Is “Under-Estimate the Girl” good? It’s certainly not the abomination people’ve made it out to be; out of context, it absolutely could be one of said garage-band tracks. But you’re not hearing this out of context, and a lot depends on whether Nash’s seriously trying, screwing around or slumming. (There’s an argument for the latter, considering the tossed-off nature and the lipstick-and-bindi costuming.)
What this isn’t, however, is trend-jacking. Outside of a few really specific enclaves of blogs and possibly Williamsburg, enclaves that don’t generally move millions of records, this sort of music isn’t trendy at all. This will not sell Nash records, and the fans it wins her won’t come close to outnumbering the ones who react with shock and lols. And the video’s too exuberant, as is Nash’s own writeup, for this to come off as entirely mean-spirited. (“We recorded it, then started shooting a video at 10.00 pm and proceeded to get pretty silly until about 4.00 am and run around being dicks and having fun all over poor Oscar and Steve’s (the owners) practice rooms. There was beer, there was cheescake, there was dancing with dogs, there was a LOT OF SHOUTING.”)

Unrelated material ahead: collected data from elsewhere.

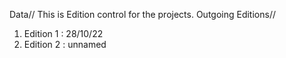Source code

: Data//
This is Edition control for the projects.
Outgoing Editions//

1. Edition 1 : 28/10/22
2. Edition 2 : unnamed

Then there are the lyrics, specifically its chorus (“underestimate the girl, go on, underestimate her”). It’s almost as if they’re aimed at critics, the sort who’d write subtly condescending things like the first paragraph here. More than anything–any alt-rockers mentioned, any grunge artists namedropped–this reminds me of Liz Phair’s “Bollywood,” which is probably a recommendation to no one but which is almost the same track. They’re both sudden, divisive, deliberately abrasive lead tracks by artists who’d been mocked for trend-hopping; people spewed equal amounts of venom at both, with a little too much glee; and they were both far more compelling than anything either artist had released in years. (They also appropriate Indian culture in the same way, which was a problem then and is a problem now and keeps this writer, at least, from fully co-signing.) We can’t exactly recommend “Under-Estimate the Girl” as a song. But as a screw-you, it’s easily Nash’s most interesting work to date.